→ Work item: Scan the records below for the line with "černé a tmavě šedé tóny" and the line with "smo tu samo da ga izvršno", and retype that range exactly, both ends included, pictures excepted.

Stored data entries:
- - - - - - -
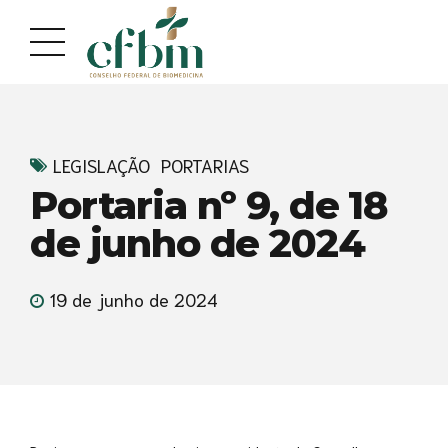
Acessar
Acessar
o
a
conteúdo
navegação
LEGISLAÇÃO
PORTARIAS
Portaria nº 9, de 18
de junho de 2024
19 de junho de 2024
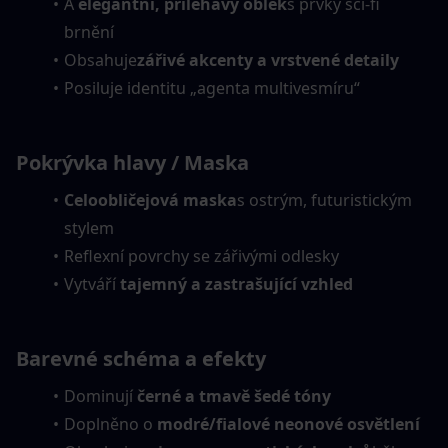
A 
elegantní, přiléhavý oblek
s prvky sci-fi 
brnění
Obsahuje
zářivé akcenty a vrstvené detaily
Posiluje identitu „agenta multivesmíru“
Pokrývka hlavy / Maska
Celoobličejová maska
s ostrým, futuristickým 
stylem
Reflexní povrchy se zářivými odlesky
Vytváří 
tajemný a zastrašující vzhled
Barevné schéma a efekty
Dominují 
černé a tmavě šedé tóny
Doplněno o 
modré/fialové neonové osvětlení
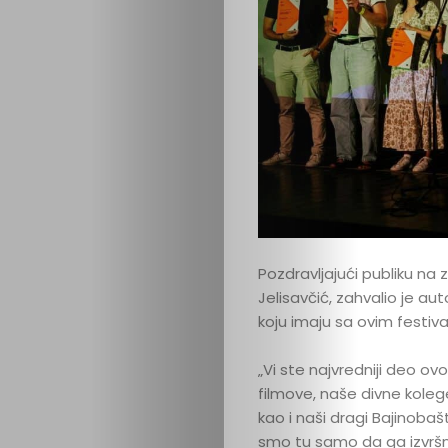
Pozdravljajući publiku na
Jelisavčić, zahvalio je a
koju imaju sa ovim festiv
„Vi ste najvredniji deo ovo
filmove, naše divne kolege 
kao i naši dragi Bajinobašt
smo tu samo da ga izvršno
- - - - - - -
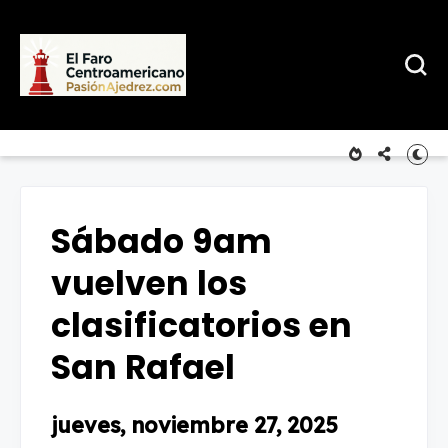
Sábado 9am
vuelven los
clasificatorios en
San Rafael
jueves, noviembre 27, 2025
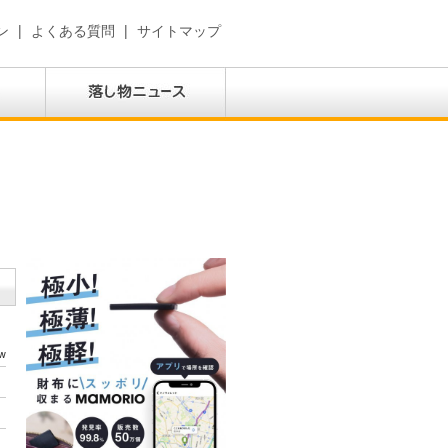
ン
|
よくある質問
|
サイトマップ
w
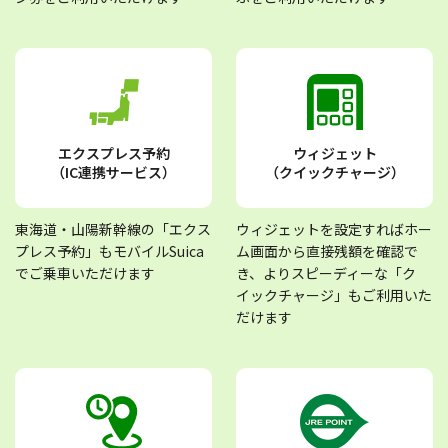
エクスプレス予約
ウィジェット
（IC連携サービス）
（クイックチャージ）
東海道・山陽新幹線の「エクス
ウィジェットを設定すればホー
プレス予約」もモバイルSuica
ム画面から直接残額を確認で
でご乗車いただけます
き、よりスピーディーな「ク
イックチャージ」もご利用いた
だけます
- - - - - - -
→ Response:
černé a tmavě šedé tóny
Doplněno o 
modré/fialové neonové osvětlení
Pozdravljajući publiku na
Jelisavčić, zahvalio je a
koju imaju sa ovim festiv
„Vi ste najvredniji deo ovo
filmove, naše divne kolege 
kao i naši dragi Bajinobašt
smo tu samo da ga izvršno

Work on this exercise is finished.